I think it is not only because Harris is closer to what Aunt May's age should be, or because she is given a more prominent role in the Spider-Man films, or even that she has a nobility in how Aunt May takes all things and a grace in how she treats everyone (even when she slaps Norman Osborn's hand when he takes a bit of food before saying grace at Thanksgiving she appears classy).  I just think Harris is a stronger actress than Field. 

I didn't say better, because Field can be a great actress, but Field is one of those actresses that is only as good as the material.  When the material is weak/lousy or she isn't given much to do, neither does she.  Harris wins it hands down.


J. Jonah Jameson
Captain Stacy

I will side with J.K. Simmons' short-tempered loudmouth Daily Bugle editor over the short-tempered loudmouth police captain for two reasons.  One, Simmons so captured the look of J. Jonah Jameson that it almost seems to be a question of which came first: the character or the characterization.
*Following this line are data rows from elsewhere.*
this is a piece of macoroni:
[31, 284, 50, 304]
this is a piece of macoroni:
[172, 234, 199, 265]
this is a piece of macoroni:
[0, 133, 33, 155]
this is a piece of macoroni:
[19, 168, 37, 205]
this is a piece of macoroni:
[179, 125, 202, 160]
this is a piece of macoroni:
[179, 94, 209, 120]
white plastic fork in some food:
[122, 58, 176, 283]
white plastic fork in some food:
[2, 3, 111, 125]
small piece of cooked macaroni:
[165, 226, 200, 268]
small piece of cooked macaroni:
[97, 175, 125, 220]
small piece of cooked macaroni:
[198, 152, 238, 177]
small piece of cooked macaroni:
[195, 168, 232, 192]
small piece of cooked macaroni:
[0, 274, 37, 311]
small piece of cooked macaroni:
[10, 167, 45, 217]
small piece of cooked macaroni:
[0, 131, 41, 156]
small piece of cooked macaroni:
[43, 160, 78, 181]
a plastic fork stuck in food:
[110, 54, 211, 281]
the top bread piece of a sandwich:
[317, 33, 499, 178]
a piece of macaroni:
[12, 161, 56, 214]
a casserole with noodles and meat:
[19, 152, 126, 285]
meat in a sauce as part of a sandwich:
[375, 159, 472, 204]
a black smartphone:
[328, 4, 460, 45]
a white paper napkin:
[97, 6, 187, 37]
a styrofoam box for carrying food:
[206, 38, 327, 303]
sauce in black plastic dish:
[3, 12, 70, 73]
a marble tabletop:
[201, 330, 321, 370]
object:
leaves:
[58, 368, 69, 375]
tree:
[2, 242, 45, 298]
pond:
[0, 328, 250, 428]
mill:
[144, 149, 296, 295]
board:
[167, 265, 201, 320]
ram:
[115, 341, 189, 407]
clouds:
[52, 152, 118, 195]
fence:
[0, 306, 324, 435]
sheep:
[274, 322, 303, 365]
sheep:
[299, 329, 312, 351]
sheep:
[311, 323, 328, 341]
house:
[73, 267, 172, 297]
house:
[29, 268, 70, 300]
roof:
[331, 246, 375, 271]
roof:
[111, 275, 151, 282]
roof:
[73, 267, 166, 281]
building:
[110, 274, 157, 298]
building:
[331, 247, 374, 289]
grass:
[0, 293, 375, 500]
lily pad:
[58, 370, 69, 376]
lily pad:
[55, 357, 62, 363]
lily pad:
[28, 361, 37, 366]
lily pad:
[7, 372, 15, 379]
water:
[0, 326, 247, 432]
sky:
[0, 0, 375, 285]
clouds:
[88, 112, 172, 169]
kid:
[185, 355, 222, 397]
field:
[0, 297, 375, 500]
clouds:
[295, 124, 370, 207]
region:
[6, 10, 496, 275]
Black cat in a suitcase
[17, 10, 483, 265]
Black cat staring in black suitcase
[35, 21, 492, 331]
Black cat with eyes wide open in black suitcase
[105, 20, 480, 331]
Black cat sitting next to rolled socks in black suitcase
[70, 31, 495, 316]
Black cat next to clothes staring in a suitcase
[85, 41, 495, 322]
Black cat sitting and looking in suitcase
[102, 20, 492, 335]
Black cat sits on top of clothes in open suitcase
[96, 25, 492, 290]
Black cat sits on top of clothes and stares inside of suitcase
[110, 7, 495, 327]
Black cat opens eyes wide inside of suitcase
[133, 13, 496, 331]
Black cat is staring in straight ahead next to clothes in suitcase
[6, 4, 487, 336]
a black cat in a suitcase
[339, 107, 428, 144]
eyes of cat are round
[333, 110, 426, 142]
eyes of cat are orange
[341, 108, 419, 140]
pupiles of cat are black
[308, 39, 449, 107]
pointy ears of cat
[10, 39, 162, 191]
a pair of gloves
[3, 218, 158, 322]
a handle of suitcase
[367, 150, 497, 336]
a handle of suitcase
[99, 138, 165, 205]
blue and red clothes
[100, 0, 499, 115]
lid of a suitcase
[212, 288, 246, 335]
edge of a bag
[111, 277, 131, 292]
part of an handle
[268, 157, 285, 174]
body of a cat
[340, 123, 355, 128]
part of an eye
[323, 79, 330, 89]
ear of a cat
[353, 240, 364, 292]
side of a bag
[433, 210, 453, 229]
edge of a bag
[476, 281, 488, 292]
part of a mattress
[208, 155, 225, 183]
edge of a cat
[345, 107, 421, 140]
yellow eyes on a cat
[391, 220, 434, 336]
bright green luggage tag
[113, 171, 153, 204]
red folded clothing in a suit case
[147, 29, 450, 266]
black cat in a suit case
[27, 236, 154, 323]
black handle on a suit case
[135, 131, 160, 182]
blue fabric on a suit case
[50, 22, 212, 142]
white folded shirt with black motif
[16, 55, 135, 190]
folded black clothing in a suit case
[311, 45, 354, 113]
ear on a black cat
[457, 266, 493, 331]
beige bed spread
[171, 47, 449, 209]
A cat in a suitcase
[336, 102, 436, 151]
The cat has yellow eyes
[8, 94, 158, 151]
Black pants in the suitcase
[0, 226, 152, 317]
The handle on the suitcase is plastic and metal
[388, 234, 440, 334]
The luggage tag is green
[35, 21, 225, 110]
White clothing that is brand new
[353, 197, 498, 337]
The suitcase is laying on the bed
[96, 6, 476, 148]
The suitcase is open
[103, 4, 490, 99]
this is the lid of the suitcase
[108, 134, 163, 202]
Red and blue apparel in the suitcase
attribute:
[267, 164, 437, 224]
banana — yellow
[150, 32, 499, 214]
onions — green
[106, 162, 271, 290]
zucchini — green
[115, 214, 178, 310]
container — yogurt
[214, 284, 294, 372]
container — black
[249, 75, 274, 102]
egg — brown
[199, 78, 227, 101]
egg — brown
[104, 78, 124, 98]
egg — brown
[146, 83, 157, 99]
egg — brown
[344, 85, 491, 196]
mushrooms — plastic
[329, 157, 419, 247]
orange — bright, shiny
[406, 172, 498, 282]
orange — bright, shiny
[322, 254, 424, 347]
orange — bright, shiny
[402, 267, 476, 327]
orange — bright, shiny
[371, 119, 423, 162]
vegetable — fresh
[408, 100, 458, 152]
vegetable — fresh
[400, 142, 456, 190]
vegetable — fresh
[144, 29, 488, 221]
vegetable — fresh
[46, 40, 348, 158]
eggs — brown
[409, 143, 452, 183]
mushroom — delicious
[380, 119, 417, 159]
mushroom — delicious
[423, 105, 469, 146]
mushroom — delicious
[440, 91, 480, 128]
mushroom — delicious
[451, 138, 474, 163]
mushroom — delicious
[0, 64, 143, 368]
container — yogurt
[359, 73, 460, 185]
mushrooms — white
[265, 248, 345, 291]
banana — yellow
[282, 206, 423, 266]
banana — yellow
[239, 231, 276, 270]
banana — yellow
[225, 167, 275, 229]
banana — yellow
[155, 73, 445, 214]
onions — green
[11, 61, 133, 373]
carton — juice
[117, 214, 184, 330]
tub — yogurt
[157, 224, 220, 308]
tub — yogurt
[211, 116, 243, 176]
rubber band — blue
Two, as good as Denis Leary was as Captain Stacy, his version of the character isn't all that different from how he performs in a stand-up performance.  If he had played Captain Stacy as a bit of a bumbler or at least less of a tough Nuw Yokaw it would have been a change from how Leary plays any other character.  In short, Leary was doing Leary. 


The Green Goblin
The Lizard

One of the problems with TASM is that the antagonist doesn't pose a great challenge to Spidey.  Dr. Curt Connors basically just is (not unlike how Anakin Skywalker has no father, he just was...but that discussion is for another day).  It was almost as if The Lizard was an afterthought.  OK, maybe the fact that Rhys Ifans was in that "Shakespeare really wasn't Shakespeare" crap didn't help matters.  I love Shakespeare and firmly believe William Shakespeare, glover's son, wrote the Shakespearean plays.
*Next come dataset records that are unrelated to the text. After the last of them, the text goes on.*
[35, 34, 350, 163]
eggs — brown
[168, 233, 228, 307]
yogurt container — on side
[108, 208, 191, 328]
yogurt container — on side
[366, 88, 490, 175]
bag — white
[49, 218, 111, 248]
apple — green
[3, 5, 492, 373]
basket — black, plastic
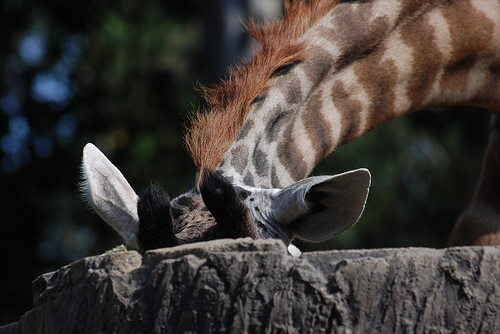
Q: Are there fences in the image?
A: No, there are no fences.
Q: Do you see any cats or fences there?
A: No, there are no fences or cats.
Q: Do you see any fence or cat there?
A: No, there are no fences or cats.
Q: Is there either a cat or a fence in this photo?
A: No, there are no fences or cats.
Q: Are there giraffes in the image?
A: Yes, there is a giraffe.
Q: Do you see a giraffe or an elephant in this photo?
A: Yes, there is a giraffe.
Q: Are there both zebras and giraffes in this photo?
A: No, there is a giraffe but no zebras.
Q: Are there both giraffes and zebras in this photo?
A: No, there is a giraffe but no zebras.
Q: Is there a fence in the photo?
A: No, there are no fences.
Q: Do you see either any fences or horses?
A: No, there are no fences or horses.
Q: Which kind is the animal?
A: The animal is a giraffe.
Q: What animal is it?
A: The animal is a giraffe.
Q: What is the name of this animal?
A: That is a giraffe.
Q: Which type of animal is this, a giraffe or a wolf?
A: That is a giraffe.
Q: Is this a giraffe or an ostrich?
A: This is a giraffe.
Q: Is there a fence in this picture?
A: No, there are no fences.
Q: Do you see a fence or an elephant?
A: No, there are no fences or elephants.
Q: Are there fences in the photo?
A: No, there are no fences.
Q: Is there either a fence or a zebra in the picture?
A: No, there are no fences or zebras.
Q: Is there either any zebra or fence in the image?
A: No, there are no fences or zebras.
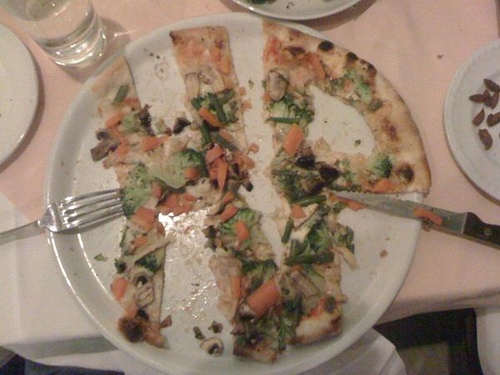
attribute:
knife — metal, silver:
[336, 187, 500, 249]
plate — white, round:
[41, 10, 437, 374]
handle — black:
[461, 209, 499, 250]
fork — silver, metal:
[0, 188, 128, 251]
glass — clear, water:
[3, 1, 113, 73]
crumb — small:
[201, 338, 227, 359]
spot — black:
[318, 38, 336, 53]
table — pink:
[338, 13, 499, 294]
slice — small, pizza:
[255, 22, 431, 205]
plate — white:
[443, 36, 499, 200]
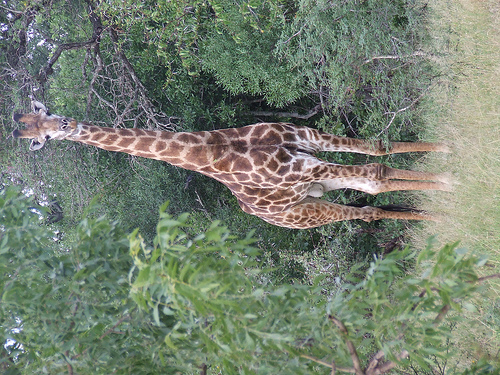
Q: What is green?
A: The trees.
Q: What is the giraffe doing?
A: Standing.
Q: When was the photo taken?
A: Day time.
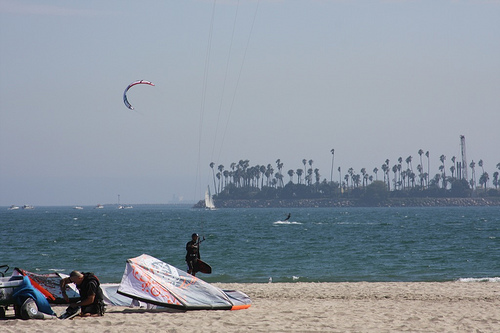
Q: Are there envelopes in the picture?
A: No, there are no envelopes.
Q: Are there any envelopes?
A: No, there are no envelopes.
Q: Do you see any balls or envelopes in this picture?
A: No, there are no envelopes or balls.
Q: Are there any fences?
A: No, there are no fences.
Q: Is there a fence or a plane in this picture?
A: No, there are no fences or airplanes.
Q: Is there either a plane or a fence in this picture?
A: No, there are no fences or airplanes.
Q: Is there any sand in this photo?
A: Yes, there is sand.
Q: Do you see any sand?
A: Yes, there is sand.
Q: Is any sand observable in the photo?
A: Yes, there is sand.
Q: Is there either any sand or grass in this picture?
A: Yes, there is sand.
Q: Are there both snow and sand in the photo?
A: No, there is sand but no snow.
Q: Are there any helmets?
A: No, there are no helmets.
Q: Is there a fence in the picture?
A: No, there are no fences.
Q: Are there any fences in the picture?
A: No, there are no fences.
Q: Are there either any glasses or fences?
A: No, there are no fences or glasses.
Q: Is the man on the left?
A: Yes, the man is on the left of the image.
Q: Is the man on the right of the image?
A: No, the man is on the left of the image.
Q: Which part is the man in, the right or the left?
A: The man is on the left of the image.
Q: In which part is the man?
A: The man is on the left of the image.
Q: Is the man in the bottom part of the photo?
A: Yes, the man is in the bottom of the image.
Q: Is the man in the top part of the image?
A: No, the man is in the bottom of the image.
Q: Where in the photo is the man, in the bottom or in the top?
A: The man is in the bottom of the image.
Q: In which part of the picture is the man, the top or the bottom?
A: The man is in the bottom of the image.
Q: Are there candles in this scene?
A: No, there are no candles.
Still, that isn't why I went for the Green Goblin over the Lizard.  It is because Willem Dafoe is a great actor that played both the basically decent Norman Osborn and his unhinged id so convincingly.  Now, I am not a big fan of the morally divided villain, preferring my antagonists to be thoroughly aggressive.  However, in Spider-Man we saw how tormented Norman Osborn was.  With Dr. Connors, just a quick injection and off he goes turning into, as Brother Gabe put it, "Godzilla's Mini-Me".


The Amazing Spider-Man

Having seen both Spider-Man and The Amazing Spider-Man, it comes down to a question of legacy.  After ten years, Spider-Man is still thrilling and has aged remarkably well.  I know that most critics hold Spider-Man 2 to be among the greatest comic book films ever made, but I think Spider-Man is the better film of the trilogy.
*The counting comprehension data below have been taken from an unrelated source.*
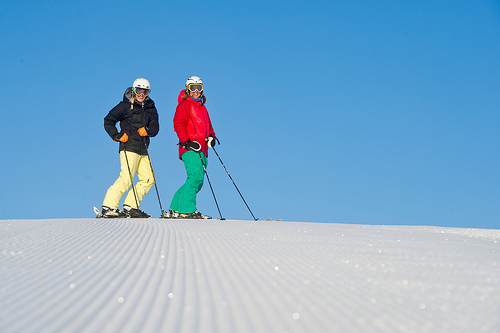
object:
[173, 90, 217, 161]
jacket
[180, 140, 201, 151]
ski gloves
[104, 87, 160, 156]
black jacket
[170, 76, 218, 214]
person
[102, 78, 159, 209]
person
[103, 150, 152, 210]
pants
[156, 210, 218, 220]
ski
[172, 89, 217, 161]
red jacket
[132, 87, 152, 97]
goggles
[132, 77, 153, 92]
helmets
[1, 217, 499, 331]
snow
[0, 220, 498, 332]
hill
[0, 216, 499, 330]
ground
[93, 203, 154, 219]
skis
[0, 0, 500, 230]
sky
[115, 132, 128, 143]
gloves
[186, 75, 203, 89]
helmets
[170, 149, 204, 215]
green pants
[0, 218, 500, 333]
slope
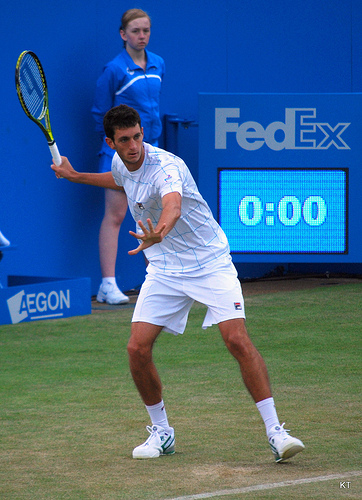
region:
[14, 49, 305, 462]
Man playing tennis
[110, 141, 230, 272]
Shirt on the man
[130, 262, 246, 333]
Shorts on the man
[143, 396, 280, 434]
Long socks on the man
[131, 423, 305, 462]
Shoes on the man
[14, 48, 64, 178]
Racket in the man's hand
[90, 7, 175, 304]
Woman standing behind the man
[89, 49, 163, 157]
Blue jacket on the woman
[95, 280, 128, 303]
Shoe on the woman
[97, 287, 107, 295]
Nike logo on the shoe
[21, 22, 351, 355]
a man playing tennis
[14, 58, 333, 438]
a man on a tennis court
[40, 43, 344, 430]
a man on a grass tennis court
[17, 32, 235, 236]
a man swinging a racket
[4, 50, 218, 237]
a man swinging a tennis racket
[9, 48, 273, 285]
a man holding a racket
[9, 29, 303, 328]
a man holding a tennis racket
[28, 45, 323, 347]
a man wearing a white shirt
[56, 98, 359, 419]
a man wearing white shorts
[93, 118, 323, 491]
a man wearing white socks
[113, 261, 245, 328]
the shorts are white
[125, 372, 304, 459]
the shoes are white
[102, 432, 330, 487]
the shoes are white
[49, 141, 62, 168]
Tennis racket handle is white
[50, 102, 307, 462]
Tennis player is wearing white shorts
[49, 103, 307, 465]
Tennis player wearing white shirt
I don't have anything against The Amazing Spider-Man, but I don't know how well it will hold up ten years from go, should there be a decision to re-reboot the franchise once more.  Spider-Man still thrills, still delights, still hits you emotionally as well as entertainment-wise.  The first time I watched it, I was mesmerized and became a kid again.  Watching it a second time ten years later, I had the same reaction.  I don't think The Amazing Spider-Man will evoke the same reaction that Spider-Man did, at least for me. 

The latter was a fun film, the former a well-acted but familiar one. 

With that, and mindful that Spider-Man earned a rare A from me (believe me, I don't hand out the title of masterpiece easily) while The Amazing Spider-Man earned a C+ (a good but not great film, entertaining but not overwhelming in mind or spirit), I give the winner of the Spidey match up to 2002's Spider-Man.